• _Written problem_:
Put the lines from the start of the lines through the line containing "var sketch = newSketch(context, id" into a numbered list, omitting blank lines and leaving the pictures out.

• _Records shown_:
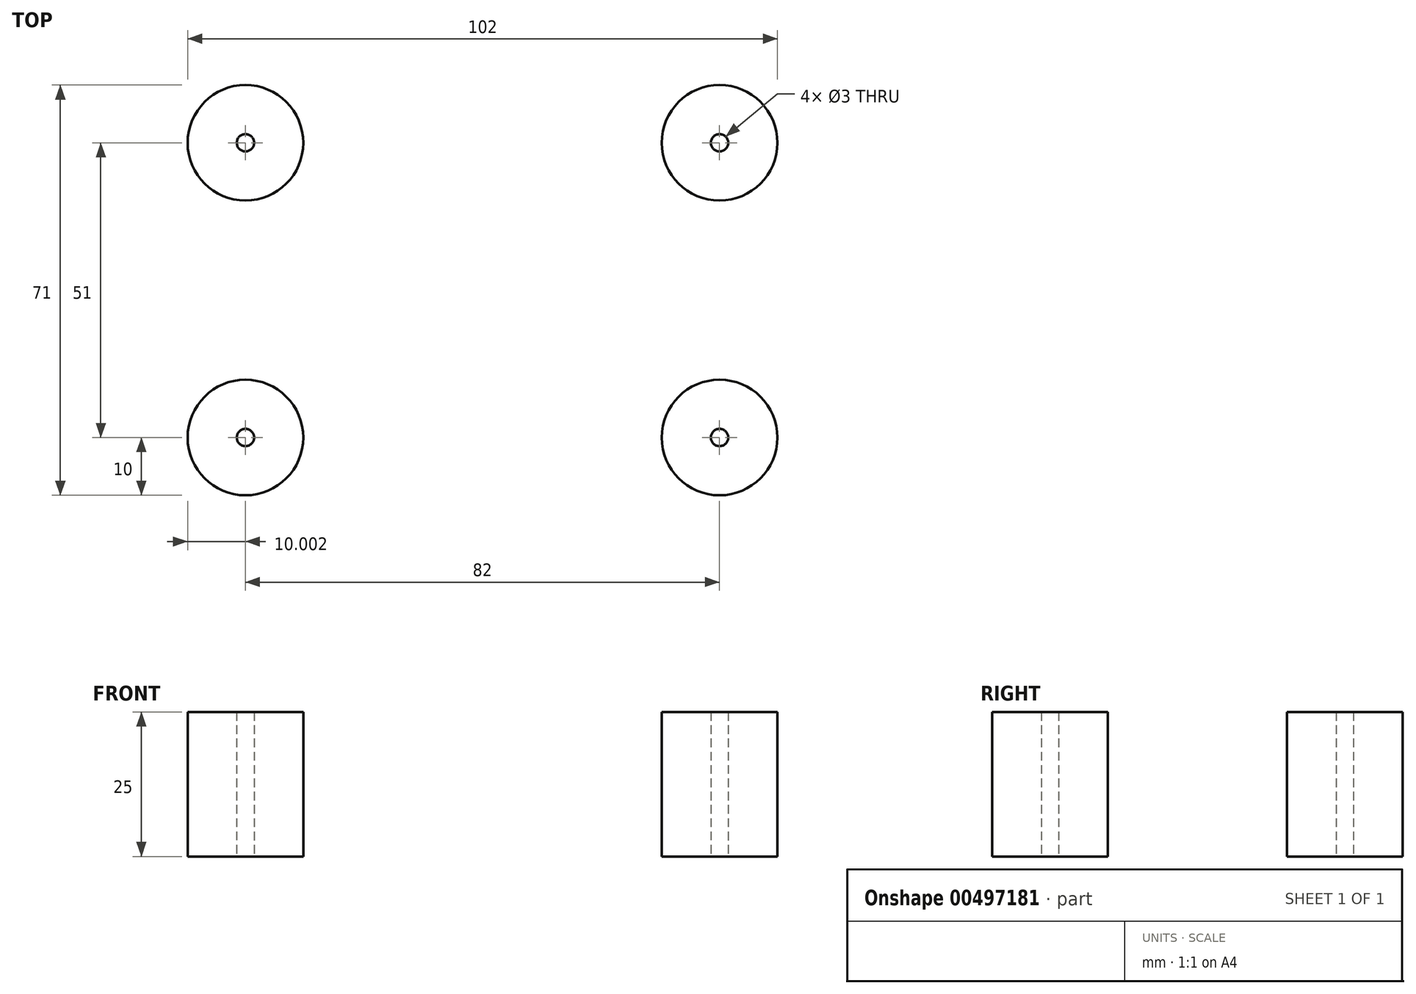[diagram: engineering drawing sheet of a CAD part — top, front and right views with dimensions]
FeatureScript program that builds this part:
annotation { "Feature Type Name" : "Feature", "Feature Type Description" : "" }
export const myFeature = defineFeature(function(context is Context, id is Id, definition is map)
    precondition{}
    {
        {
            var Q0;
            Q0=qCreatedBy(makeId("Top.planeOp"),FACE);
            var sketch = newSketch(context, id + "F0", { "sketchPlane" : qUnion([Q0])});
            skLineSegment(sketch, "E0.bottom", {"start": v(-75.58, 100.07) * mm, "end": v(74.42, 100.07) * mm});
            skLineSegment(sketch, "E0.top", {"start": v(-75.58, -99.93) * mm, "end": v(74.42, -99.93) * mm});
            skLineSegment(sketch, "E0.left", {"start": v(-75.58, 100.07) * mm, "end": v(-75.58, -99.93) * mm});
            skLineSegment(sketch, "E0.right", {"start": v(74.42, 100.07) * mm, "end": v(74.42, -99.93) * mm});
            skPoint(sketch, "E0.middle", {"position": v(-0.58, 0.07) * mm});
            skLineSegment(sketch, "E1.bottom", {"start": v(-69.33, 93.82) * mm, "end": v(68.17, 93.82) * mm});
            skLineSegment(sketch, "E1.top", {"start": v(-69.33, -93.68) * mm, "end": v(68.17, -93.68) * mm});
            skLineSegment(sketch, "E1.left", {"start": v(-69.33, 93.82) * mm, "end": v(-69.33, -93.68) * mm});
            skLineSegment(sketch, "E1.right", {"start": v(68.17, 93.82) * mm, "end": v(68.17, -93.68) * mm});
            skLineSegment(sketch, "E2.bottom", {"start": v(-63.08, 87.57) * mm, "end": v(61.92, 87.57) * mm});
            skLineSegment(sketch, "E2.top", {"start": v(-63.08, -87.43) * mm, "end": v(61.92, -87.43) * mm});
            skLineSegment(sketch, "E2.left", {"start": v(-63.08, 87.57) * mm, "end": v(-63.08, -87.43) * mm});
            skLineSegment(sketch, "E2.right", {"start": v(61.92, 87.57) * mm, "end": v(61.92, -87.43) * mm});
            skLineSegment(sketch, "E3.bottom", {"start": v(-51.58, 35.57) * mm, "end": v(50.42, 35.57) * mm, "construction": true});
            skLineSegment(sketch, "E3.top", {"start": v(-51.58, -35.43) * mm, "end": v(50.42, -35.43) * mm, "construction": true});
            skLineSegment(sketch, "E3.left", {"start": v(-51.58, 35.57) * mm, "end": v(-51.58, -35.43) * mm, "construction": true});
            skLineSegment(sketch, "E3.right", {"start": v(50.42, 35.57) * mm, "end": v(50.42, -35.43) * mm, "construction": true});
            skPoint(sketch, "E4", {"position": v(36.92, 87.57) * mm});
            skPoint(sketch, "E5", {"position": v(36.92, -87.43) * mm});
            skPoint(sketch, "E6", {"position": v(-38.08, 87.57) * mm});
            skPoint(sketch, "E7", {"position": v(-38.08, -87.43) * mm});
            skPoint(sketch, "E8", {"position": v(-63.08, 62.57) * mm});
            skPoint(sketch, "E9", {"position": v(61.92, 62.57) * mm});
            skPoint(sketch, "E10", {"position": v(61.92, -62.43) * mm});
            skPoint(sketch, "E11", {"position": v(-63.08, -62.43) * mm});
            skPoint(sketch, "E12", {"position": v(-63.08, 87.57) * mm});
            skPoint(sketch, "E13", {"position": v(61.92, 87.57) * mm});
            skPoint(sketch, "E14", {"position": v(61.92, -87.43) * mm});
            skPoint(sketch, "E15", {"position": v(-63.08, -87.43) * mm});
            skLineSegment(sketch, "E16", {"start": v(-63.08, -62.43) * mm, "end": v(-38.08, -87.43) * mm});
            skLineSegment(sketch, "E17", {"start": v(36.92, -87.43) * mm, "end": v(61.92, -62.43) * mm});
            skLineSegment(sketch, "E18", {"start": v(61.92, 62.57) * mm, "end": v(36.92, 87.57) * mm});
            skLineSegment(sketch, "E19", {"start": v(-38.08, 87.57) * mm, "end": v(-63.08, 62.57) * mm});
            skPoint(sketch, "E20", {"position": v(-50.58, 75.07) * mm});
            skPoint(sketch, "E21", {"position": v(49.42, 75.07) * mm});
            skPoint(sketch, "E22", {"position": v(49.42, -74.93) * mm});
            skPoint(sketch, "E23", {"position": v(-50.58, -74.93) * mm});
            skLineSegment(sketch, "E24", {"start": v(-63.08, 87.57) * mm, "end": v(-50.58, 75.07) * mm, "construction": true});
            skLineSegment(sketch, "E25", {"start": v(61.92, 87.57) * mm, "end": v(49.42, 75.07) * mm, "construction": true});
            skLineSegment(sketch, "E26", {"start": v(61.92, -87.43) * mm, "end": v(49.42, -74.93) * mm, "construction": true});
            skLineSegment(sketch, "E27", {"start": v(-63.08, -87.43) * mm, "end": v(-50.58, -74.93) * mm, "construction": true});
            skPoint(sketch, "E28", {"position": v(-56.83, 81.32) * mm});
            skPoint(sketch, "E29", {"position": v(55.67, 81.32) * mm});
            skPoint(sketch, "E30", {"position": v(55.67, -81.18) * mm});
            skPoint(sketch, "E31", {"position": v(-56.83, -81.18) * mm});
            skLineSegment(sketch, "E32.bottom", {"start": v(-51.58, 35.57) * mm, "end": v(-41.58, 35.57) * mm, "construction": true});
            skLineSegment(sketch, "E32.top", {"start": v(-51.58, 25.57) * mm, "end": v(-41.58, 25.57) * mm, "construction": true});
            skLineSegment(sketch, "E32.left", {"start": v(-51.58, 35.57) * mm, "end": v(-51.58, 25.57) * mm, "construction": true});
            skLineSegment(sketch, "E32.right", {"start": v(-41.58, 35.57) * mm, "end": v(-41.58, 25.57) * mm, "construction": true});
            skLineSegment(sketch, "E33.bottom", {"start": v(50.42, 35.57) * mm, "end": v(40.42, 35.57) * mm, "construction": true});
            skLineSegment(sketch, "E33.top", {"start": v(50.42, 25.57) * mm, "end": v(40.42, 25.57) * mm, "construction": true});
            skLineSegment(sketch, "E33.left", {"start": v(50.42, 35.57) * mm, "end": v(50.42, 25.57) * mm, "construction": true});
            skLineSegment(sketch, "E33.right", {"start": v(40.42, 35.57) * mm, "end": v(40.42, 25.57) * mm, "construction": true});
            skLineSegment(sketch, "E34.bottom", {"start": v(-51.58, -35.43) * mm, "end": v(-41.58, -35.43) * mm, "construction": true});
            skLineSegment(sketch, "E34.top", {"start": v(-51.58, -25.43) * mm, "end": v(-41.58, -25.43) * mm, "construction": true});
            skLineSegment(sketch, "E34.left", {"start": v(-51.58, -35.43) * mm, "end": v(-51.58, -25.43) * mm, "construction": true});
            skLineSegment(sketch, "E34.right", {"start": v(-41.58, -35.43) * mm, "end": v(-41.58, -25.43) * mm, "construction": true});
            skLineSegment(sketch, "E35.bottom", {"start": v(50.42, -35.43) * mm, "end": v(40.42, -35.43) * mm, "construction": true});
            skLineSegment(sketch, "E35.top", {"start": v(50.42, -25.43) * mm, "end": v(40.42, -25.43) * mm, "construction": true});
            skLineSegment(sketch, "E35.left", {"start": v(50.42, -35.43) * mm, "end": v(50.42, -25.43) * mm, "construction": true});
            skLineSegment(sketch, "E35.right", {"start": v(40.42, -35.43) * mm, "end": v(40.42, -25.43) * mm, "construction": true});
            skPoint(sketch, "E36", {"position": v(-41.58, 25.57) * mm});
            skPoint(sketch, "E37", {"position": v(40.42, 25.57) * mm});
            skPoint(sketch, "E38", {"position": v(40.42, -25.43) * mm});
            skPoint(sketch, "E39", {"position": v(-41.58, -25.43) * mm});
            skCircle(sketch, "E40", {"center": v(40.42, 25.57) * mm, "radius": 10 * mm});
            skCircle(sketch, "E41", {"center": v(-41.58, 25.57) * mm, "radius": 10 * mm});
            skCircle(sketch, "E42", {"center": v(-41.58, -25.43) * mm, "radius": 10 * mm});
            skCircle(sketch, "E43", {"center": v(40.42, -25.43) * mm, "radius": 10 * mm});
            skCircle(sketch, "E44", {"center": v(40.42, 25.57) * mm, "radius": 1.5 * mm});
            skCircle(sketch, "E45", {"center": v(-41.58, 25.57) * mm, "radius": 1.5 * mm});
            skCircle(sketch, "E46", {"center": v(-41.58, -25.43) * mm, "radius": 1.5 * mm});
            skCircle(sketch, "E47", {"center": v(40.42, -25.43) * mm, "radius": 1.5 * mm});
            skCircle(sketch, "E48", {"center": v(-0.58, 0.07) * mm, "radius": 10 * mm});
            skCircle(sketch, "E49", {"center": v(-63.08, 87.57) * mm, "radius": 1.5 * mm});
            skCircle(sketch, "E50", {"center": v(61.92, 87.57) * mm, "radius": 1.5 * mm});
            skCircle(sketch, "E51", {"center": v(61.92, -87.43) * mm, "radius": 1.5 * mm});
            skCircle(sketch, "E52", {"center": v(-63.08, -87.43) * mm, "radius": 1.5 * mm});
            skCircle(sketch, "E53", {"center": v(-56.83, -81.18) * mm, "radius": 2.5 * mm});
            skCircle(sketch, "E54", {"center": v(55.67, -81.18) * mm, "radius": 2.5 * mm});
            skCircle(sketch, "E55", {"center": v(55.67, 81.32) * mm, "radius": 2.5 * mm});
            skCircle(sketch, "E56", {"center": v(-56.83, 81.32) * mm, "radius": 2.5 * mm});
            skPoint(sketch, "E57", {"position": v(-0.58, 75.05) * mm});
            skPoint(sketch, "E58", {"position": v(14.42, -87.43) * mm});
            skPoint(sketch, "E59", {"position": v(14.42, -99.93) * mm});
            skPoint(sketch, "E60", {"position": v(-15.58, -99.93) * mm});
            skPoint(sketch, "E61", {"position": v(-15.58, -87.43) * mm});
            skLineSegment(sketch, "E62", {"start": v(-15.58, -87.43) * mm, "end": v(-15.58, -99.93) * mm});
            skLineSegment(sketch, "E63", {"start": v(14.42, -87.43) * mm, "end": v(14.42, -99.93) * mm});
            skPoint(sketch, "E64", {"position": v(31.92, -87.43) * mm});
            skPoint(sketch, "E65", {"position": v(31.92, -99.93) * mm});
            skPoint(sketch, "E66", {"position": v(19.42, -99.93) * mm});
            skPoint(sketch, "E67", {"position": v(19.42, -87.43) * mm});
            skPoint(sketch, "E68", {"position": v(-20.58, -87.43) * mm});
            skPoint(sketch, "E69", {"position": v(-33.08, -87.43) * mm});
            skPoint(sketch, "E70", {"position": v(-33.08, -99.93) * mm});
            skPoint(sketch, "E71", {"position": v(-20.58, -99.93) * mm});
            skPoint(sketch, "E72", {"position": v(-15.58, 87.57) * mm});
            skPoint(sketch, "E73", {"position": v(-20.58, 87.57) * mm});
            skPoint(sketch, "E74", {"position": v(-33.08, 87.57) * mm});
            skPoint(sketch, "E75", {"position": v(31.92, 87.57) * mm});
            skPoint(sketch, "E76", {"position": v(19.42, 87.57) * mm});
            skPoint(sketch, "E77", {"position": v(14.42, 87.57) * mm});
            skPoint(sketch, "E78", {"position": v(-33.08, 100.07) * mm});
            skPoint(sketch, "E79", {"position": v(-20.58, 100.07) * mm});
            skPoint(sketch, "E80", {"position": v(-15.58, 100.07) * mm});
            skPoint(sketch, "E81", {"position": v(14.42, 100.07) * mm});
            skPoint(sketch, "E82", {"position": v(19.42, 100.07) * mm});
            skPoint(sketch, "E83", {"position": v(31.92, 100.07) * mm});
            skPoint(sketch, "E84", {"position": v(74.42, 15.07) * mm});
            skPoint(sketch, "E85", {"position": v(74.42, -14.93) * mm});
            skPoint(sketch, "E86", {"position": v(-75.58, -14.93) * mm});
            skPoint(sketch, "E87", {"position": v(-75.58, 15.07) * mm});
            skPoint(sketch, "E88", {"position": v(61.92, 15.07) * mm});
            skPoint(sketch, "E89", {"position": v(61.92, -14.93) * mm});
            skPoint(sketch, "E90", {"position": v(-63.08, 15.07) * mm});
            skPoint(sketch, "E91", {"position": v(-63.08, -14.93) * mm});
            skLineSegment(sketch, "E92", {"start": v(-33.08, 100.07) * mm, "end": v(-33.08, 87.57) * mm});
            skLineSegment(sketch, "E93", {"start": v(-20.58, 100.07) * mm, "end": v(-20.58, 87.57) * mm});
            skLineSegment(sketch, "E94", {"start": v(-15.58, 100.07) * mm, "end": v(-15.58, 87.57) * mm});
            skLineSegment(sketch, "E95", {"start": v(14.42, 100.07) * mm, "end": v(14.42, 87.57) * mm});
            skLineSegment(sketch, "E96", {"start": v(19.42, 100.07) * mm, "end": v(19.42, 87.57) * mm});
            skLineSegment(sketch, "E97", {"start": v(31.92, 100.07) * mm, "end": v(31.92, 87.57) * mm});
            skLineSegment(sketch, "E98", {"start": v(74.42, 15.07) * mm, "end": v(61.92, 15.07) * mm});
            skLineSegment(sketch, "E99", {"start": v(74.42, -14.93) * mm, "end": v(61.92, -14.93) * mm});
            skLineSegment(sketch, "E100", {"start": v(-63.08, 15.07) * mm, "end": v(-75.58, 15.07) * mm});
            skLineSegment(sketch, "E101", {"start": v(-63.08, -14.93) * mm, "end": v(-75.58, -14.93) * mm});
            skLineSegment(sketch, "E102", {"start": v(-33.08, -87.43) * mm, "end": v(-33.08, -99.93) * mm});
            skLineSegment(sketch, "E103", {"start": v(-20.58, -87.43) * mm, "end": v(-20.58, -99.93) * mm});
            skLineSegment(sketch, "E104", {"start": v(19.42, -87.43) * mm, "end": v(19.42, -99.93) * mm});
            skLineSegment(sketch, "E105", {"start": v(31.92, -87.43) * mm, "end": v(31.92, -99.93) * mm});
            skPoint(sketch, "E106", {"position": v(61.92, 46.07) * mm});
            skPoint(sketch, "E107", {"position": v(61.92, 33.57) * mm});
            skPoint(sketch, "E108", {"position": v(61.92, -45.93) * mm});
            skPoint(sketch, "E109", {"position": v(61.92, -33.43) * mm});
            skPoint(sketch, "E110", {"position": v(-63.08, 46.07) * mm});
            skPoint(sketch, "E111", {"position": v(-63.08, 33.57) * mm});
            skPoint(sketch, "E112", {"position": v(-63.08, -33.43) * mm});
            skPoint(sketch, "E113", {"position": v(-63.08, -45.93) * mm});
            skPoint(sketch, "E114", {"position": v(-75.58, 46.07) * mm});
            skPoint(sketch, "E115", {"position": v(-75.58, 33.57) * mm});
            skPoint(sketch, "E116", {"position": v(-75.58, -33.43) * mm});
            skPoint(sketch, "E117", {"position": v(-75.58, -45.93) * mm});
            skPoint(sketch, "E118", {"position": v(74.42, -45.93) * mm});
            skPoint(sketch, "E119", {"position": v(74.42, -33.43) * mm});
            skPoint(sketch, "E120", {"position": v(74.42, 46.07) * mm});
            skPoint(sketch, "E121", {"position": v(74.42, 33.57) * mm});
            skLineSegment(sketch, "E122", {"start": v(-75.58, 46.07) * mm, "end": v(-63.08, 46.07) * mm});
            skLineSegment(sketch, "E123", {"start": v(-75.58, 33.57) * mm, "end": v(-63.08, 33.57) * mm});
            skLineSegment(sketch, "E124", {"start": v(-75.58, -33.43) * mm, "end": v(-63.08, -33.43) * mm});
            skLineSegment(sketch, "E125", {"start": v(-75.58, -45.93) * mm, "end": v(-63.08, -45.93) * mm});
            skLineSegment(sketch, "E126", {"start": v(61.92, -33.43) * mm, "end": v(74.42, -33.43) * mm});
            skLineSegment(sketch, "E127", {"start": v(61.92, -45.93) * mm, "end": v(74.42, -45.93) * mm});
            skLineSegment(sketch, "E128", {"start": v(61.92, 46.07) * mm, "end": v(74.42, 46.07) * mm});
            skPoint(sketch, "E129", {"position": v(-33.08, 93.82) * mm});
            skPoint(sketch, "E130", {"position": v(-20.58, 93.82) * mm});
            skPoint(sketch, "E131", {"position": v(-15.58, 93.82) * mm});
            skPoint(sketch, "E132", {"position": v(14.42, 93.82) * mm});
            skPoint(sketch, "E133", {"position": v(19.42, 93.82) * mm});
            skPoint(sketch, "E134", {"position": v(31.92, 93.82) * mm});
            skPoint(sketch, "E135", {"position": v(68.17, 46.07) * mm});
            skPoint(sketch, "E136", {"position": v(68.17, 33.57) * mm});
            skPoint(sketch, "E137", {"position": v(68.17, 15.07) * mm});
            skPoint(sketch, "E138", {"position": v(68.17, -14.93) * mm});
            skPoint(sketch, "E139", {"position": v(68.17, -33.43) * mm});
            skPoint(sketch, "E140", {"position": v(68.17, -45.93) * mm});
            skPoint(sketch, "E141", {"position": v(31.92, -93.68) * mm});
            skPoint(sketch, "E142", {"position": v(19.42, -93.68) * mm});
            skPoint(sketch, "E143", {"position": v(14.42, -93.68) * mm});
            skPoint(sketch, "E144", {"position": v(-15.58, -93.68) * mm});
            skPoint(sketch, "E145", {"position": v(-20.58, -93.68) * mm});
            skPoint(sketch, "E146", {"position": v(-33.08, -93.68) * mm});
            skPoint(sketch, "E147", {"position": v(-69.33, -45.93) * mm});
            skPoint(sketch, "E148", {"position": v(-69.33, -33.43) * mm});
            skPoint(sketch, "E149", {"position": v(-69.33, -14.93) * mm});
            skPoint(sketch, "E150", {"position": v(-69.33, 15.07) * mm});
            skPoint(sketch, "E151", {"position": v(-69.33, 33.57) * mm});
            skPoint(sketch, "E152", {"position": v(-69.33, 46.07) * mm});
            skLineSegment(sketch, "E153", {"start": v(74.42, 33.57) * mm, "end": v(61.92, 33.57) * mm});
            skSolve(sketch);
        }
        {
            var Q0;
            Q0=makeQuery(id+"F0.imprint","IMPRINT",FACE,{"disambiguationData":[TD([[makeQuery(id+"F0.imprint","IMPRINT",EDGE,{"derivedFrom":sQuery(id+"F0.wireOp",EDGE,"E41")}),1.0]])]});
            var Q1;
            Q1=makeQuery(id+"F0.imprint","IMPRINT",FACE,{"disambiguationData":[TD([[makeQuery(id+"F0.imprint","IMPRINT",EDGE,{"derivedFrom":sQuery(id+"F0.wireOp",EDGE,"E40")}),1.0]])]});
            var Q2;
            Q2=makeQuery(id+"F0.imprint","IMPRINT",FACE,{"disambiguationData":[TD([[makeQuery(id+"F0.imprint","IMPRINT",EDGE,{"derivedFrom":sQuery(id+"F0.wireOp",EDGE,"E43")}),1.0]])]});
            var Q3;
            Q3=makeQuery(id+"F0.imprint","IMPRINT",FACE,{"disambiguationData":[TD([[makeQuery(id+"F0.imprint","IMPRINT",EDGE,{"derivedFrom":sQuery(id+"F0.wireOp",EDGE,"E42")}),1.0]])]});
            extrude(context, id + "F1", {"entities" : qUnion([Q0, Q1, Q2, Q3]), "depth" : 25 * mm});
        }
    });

• _Task solution_:
1. [diagram: engineering drawing sheet of a CAD part — top, front and right views with dimensions]
2. FeatureScript program that builds this part:
3. annotation { "Feature Type Name" : "Feature", "Feature Type Description" : "" }
4. export const myFeature = defineFeature(function(context is Context, id is Id, definition is map)
5.     precondition{}
6.     {
7.         {
8.             var Q0;
9.             Q0=qCreatedBy(makeId("Top.planeOp"),FACE);
10.             var sketch = newSketch(context, id + "F0", { "sketchPlane" : qUnion([Q0])});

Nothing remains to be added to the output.